== Verilen Metin ==

Abaküs Yazılım
Vergi Dava Daireleri Kurulu
Esas No: 2020/1222
Karar No: 2020/1307
Karar Tarihi: 02.12.2020

Danıştay Vergi Dava Daireleri Kurulu 2020/1222 Esas 2020/1307 Karar Sayılı İlamı

T.C.
D A N I Ş T A Y
VERGİ DAVA DAİRELERİ KURULU
Esas No : 2020/1222
Karar No : 2020/1307

TEMYİZ EDEN (DAVALI) : … Vergi Dairesi Başkanlığı - …
(… Vergi Dairesi Müdürlüğü)
VEKİLİ : Av. …

KARŞI TARAF (DAVACI) : …
VEKİLİ : Av. …
İSTEMİN KONUSU : … Vergi Mahkemesinin, … tarih ve E:…, K:… sayılı ısrar kararının temyizen incelenerek bozulması istenilmektedir.

YARGILAMA SÜRECİ :
Dava konusu istem: Davacı adına düzenlenen … tarih ve … sayılı ödeme emrinin iptali ve ödeme emri içeriği amme alacağının kaldırılması istemiyle dava açılmıştır.
…. Vergi Mahkemesinin … tarih ve E:…, K:… sayılı kararı:
Ödeme emri içeriği amme alacağının kaldırılması istemi yönünden yapılan değerlendirme:
Davacı adına tarh edilen vergi ve kesilen cezalara ilişkin ihbarnameler, davacının ikametgâh adresinde tebliğe çıkarılarak bizzat kendisine 29/08/2012 tarihinde tebliğ edilmiştir. Ancak, anılan ihbarnameler ile davacıya tebliğ edilen vergi ve cezaların kaldırılması istemiyle tebliğ tarihini izleyen 30 gün içerisinde dava açılması gerekmekte iken bu süre geçirildikten sonra 27/05/2014 tarihinde Mahkeme kayıtlarına giren dilekçe ile vergi ve cezaların kaldırılması istendiğinden anılan istemin süre aşımı nedeniyle reddi gerekmektedir.
… tarih ve … sayılı ödeme emrinin iptali istemi yönünden yapılan değerlendirme:
Türk Ticaret Kanunu hükümleri uyarınca şirketlerin ticaret sicilinden silindiği tarihte tüzel kişilikleri sona ermiş olduğundan, hukuken var olmayan şirketin haklara sahip olması ve borçlu kılınması hukuken mümkün olmadığı gibi tüzel kişiliğin sona ermesinden önceki dönemlerle ilgili olsa dahi hukuken var olmayan şirket adına tarh ve ceza kesme işlemlerinin tesis edilemeyeceği, tesis edilen işlemlerin hukuki sonuç doğurmayacağı açıktır.

===
== Veri Alıntıları ==

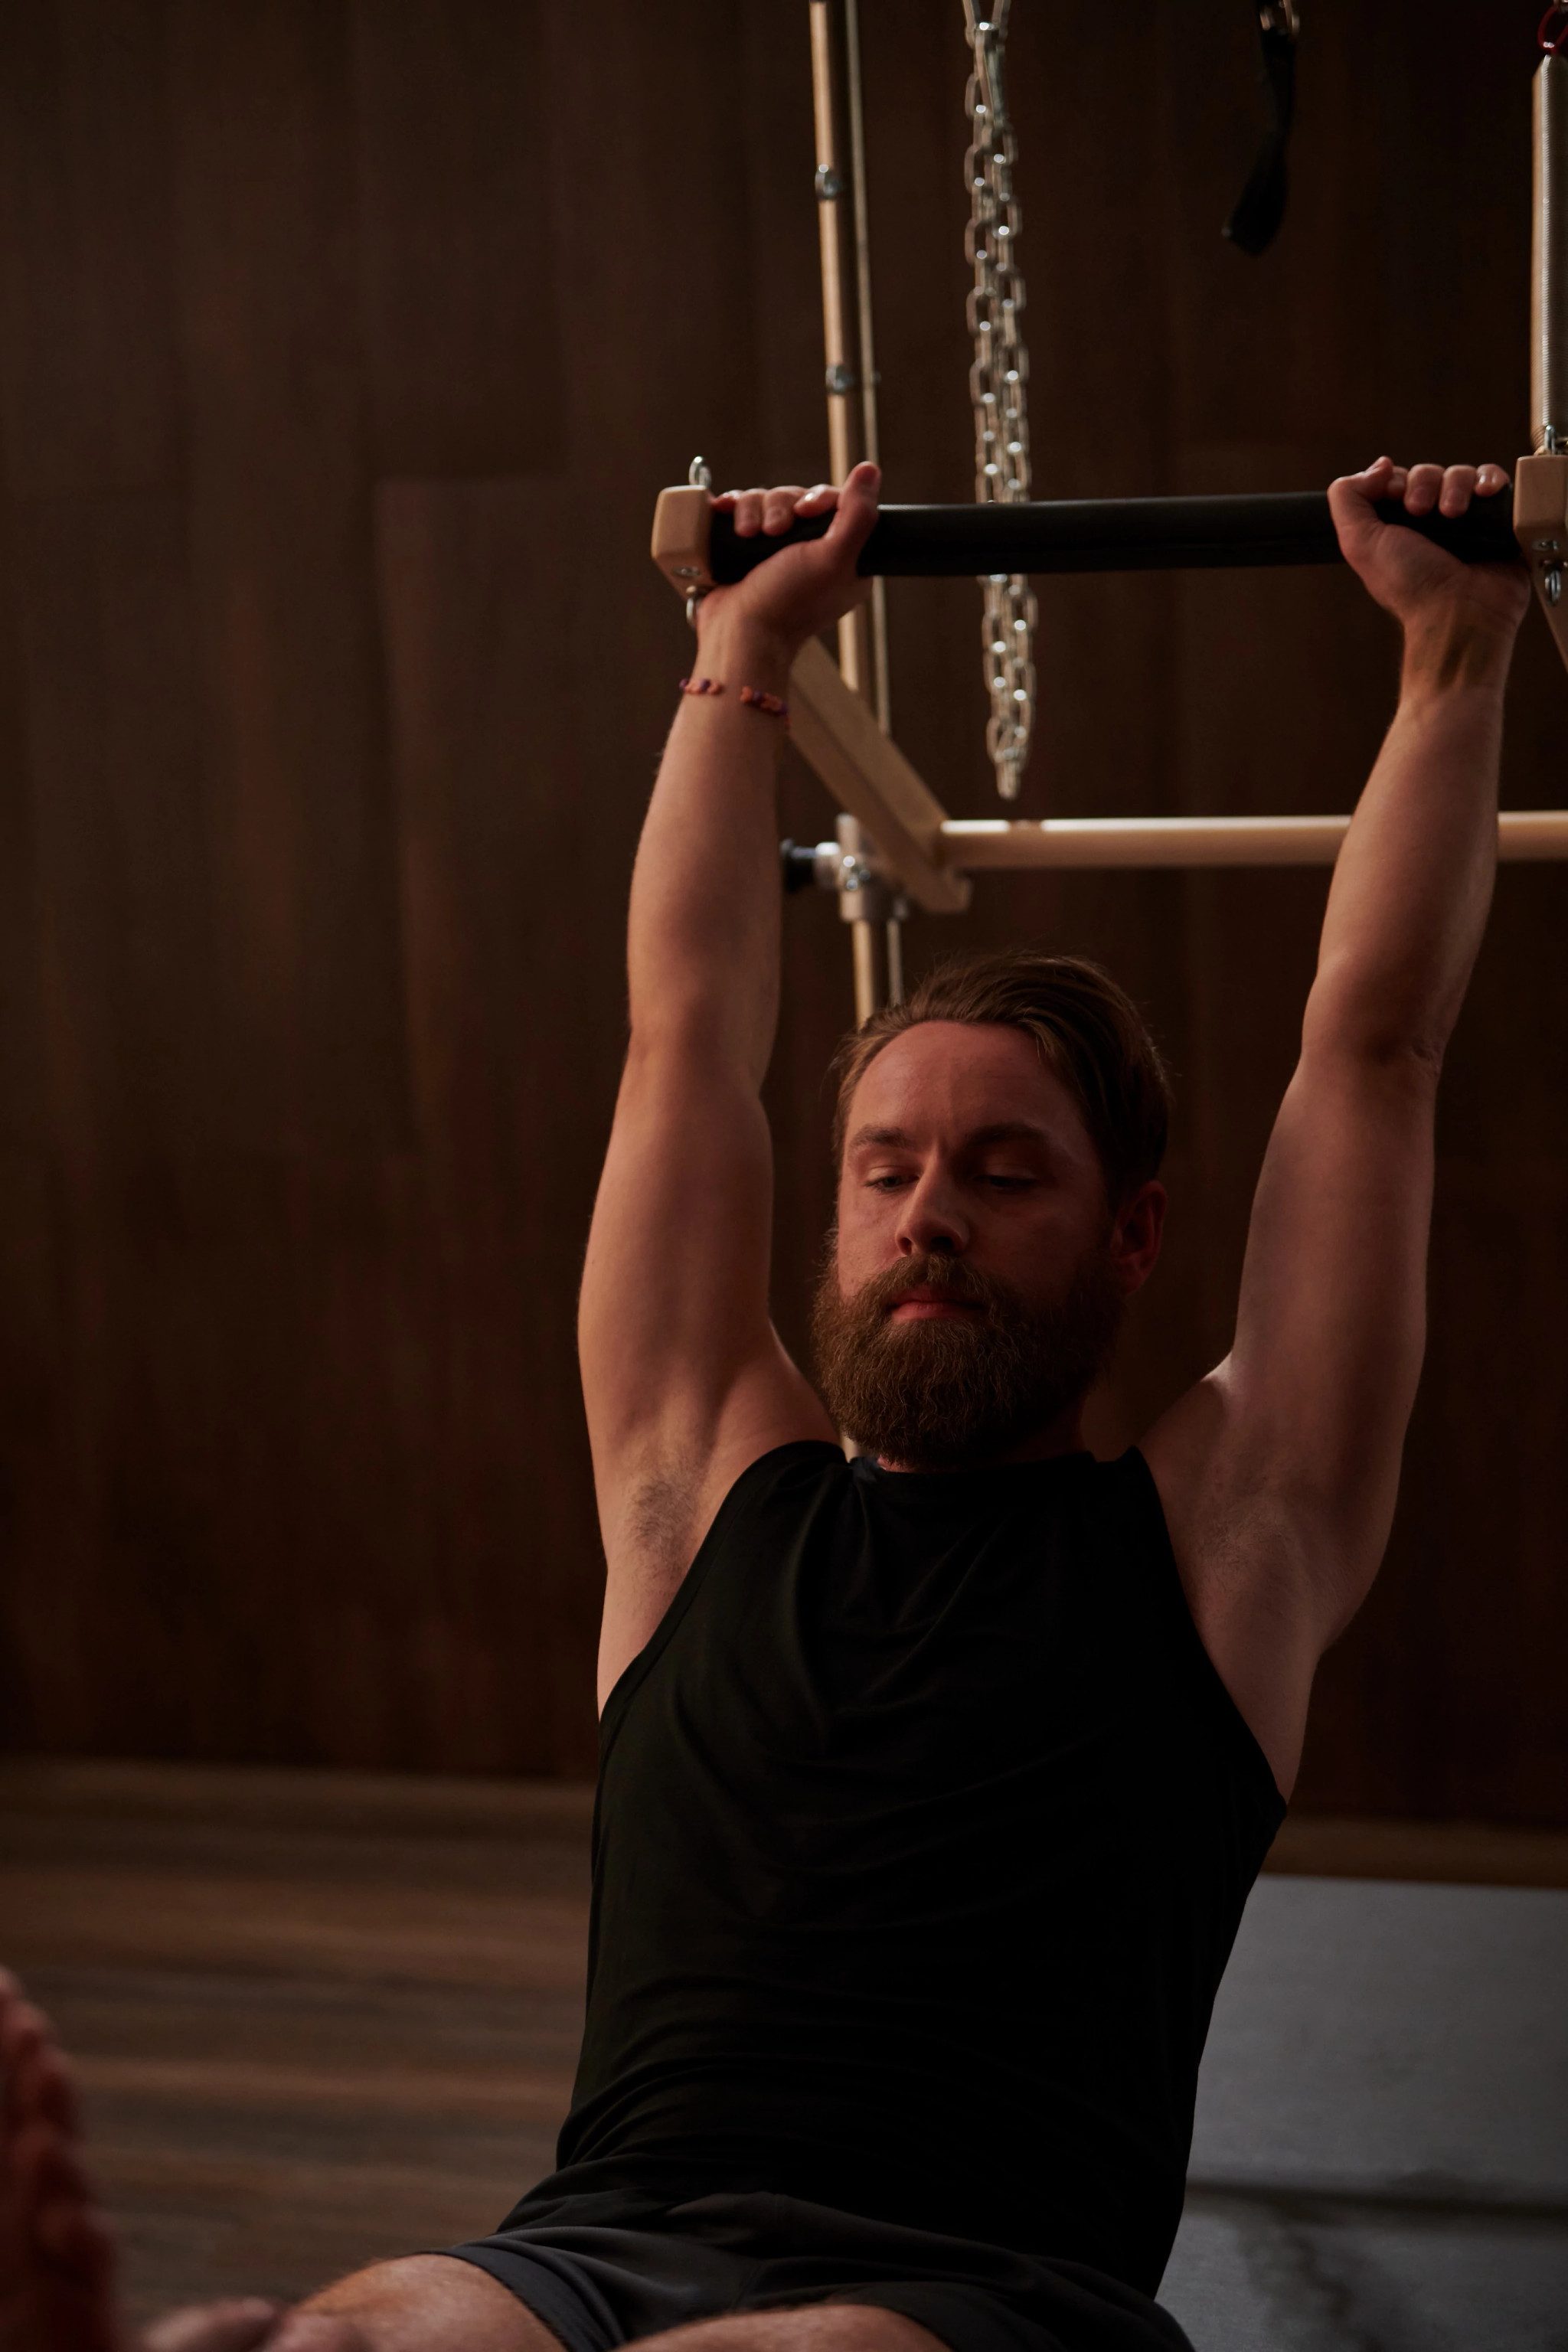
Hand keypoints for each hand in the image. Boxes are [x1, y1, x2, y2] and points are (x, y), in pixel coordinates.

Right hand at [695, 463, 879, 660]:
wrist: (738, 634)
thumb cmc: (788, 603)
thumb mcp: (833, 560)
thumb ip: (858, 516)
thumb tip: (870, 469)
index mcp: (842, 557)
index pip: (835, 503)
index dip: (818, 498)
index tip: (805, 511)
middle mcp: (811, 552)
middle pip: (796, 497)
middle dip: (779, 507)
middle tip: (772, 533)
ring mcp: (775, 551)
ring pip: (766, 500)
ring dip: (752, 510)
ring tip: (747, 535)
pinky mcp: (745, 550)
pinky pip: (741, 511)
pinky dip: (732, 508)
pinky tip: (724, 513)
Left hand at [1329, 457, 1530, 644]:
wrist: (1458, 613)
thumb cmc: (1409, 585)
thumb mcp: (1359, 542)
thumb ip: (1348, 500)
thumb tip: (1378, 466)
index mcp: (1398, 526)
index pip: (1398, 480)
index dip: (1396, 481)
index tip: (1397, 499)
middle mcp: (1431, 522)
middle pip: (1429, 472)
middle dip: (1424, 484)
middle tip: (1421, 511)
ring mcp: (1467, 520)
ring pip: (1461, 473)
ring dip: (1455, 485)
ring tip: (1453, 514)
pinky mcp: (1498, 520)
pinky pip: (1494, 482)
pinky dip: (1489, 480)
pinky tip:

===

Yönergeler:
- 1) Danıştay kararına göre davacı adına tarh edilen vergi ve kesilen cezalara ilişkin ihbarnameler davacıya hangi tarihte tebliğ edilmiştir?
- 2) Danıştay kararında "KARŞI TARAF (DAVACI)" sözleriyle başlayıp "incelenerek bozulması istenilmektedir." sözlerine kadar süren bölümü hiçbir değişiklik yapmadan çıkarın.
- 3) Danıştay kararının metnini, gösterilen son cümleden sonra sürdürün.

Beklenen Çıktılar:
- 1) 29/08/2012 tarihinde tebliğ edilmiştir.

- 2)
KARŞI TARAF (DAVACI) : …
VEKİLİ : Av. …
İSTEMİN KONUSU : … Vergi Mahkemesinin, … tarih ve E:…, K:… sayılı ısrar kararının temyizen incelenerek bozulması istenilmektedir.

- 3)
Uyuşmazlıkta, davacının kanuni temsilcisi olduğu şirketin tüzel kişiliği sona erdikten sonra başlatılan inceleme sonucunda düzenlenen vergi tekniği raporu doğrultusunda şirket adına takdir komisyonu kararları alınarak şirketin tüzel kişiliğinin sona erdiğinden bahisle davacı adına re'sen tarhiyat yapılmış ve sonrasında dava konusu ödeme emri düzenlenmiştir. Bu haliyle dava konusu ödeme emri içeriği amme alacaklarının kesinleştirildiğinden ve tahsilinin imkânsız hale geldiğinden bahsedilemeyecektir. Dolayısıyla, ortada kanuni temsilciden istenilebilir hale gelmiş bir amme alacağı bulunmadığından, anılan hususların davacı açısından "borcum yoktur" kapsamında değerlendirilmesi gerekmektedir.
Bu nedenle, tüzel kişiliği sona eren şirkete ait olup söz konusu şirketten tahsil olanağının bulunmadığı ileri sürülen vergi borçlarının tahsili amacıyla kanuni temsilci sıfatıyla davacı adına ödeme emri düzenlenmesinde hukuka uygunluk görülmemiştir.
Vergi Mahkemesi bu gerekçeyle ödeme emri içeriği amme alacağının kaldırılması istemi yönünden davayı süreaşımı nedeniyle reddetmiş; ödeme emrini ise iptal etmiştir.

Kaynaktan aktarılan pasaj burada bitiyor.